PESCARA. «Dopo il gran chiasso tutto tace». I Cobas Abruzzo hanno riacceso i riflettori sul progetto dell’azienda unica del trasporto pubblico locale tanto cara dai vertici regionali ed ora quiescente.

Ad oggi, ha fatto notare l’associazione, «tutto tace. Non appena i burocratelli aziendali, sindacali e i relativi amici di sempre sono stati rassicurati che il loro posto (di lavoro ?) non salterà, si sono tranquillizzati e nulla più si è detto».
L’associazione proclamerà sciopero dei trasporti di 8 ore per venerdì 20 aprile. Critiche anche sul Piano regionale trasporti oggi al vaglio della commissione Via.

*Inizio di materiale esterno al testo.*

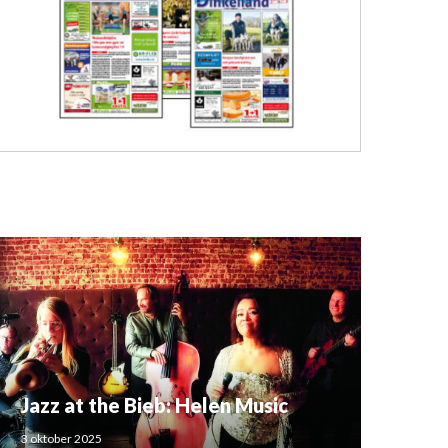
Jazz at the Bieb: Helen Music
3 oktober 2025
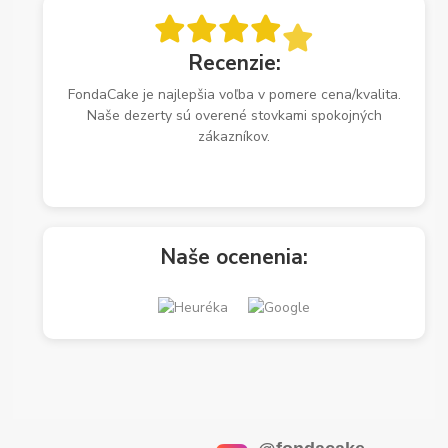
Recenzie:
FondaCake je najlepšia voľba v pomere cena/kvalita.
Naše dezerty sú overené stovkami spokojných
zákazníkov.
Naše ocenenia:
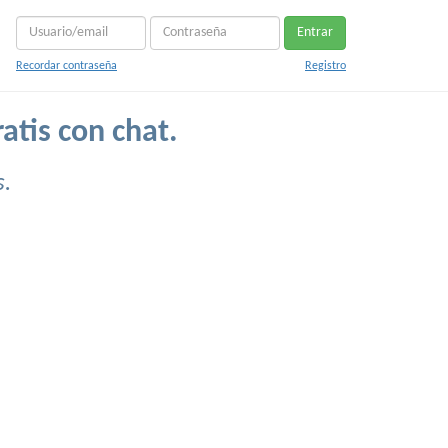
Entrar
Recordar contraseña
Registro
atis con chat.
s.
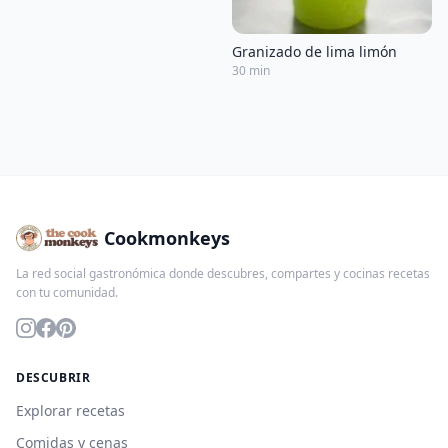
Granizado de lima limón
30 min
Cookmonkeys
La red social gastronómica donde descubres, compartes y cocinas recetas
con tu comunidad.
DESCUBRIR
Explorar recetas
Comidas y cenas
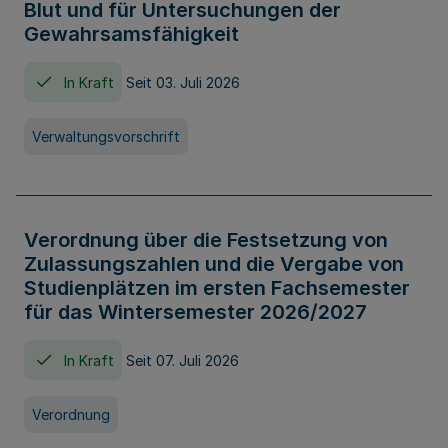
Blut und für Untersuchungen der
Gewahrsamsfähigkeit
In Kraft
Seit 03. Juli 2026
Verwaltungsvorschrift
Verordnung über die Festsetzung von
Zulassungszahlen und die Vergabe von
Studienplätzen im ersten Fachsemester
für das Wintersemester 2026/2027
In Kraft
Seit 07. Juli 2026
Verordnung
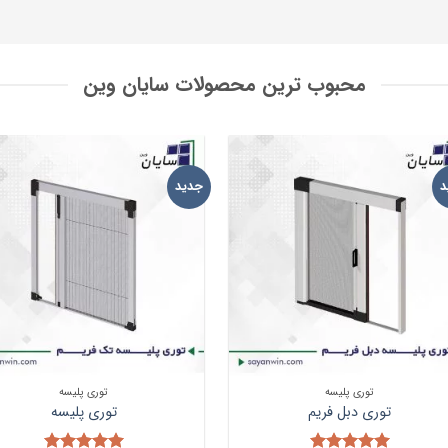
محبوب ترین محصولات سایان وین
د
جدید
افزودن
افز
به
ب
علاقه
علا
مندی
من
ها
ه
توری پلیسه
توری پلیسه
توری دبل فریم
توری پلیسه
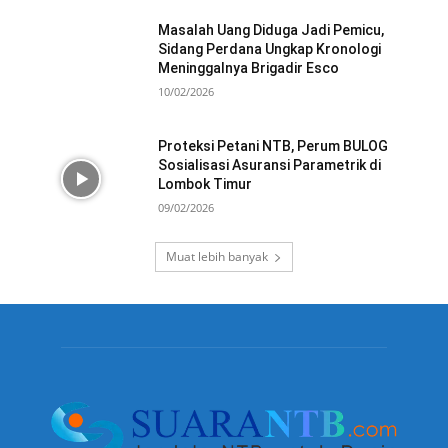
Masalah Uang Diduga Jadi Pemicu,
Sidang Perdana Ungkap Kronologi
Meninggalnya Brigadir Esco
10/02/2026
Proteksi Petani NTB, Perum BULOG
Sosialisasi Asuransi Parametrik di
Lombok Timur
09/02/2026
Muat lebih banyak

Nei mesi scorsi gran chiasso e polemiche sulla fusione delle aziende di trasporto Arpa, Gtm e Sangritana.
Le proposte sul tavolo erano due. La creazione di un’azienda unica di tutti i trasporti pubblici regionali, quindi ferro e gomma insieme, aperta anche a Trenitalia ed al capitale privato lanciata da Pasquale Di Nardo, presidente della Sangritana, per realizzare la fusione di Arpa, Gtm e Sangritana stessa, società che gestisce autobus e treni e quella di una fusione per incorporazione della Gtm nell’Arpa, con il successivo arrivo del ramo gomma della Sangritana, del presidente Arpa Massimo Cirulli. Non sono mancate preoccupazioni sui possibili licenziamenti del personale come conseguenza della manovra.
I Cobas si aspettavano di più: consultazioni, incontri, tavoli ed hanno incassato «un silenzio preoccupante sia dalle istituzioni che dagli organi di stampa».
Mentre gli altri dormivano, hanno dichiarato, «noi abbiamo fatto volantinaggio per lo sciopero del 17 febbraio davanti alla Stazione Centrale per studenti e lavoratori pendolari, abbiamo allacciato rapporti con comitati pendolari per elaborare un piano Tpl condiviso dall’utenza e stiamo coinvolgendo associazioni ambientaliste per sentire cosa pensano della questione tpl Abruzzo». Insomma un attivismo a tutto tondo.
L’associazione ha speso anche qualche parola sul Prit (Piano regionale trasporti) oggi al vaglio della commissione regionale Via insieme ad altri provvedimenti.
Il Rapporto che vuole offrire soluzioni sul sistema portuale regionale (i porti di Vasto, Ortona, Pescara e Giulianova), sull'aeroporto d'Abruzzo e all'Interporto d'Abruzzo, in realtà, secondo i Cobas «altro non è che un piano di costruzione di strade».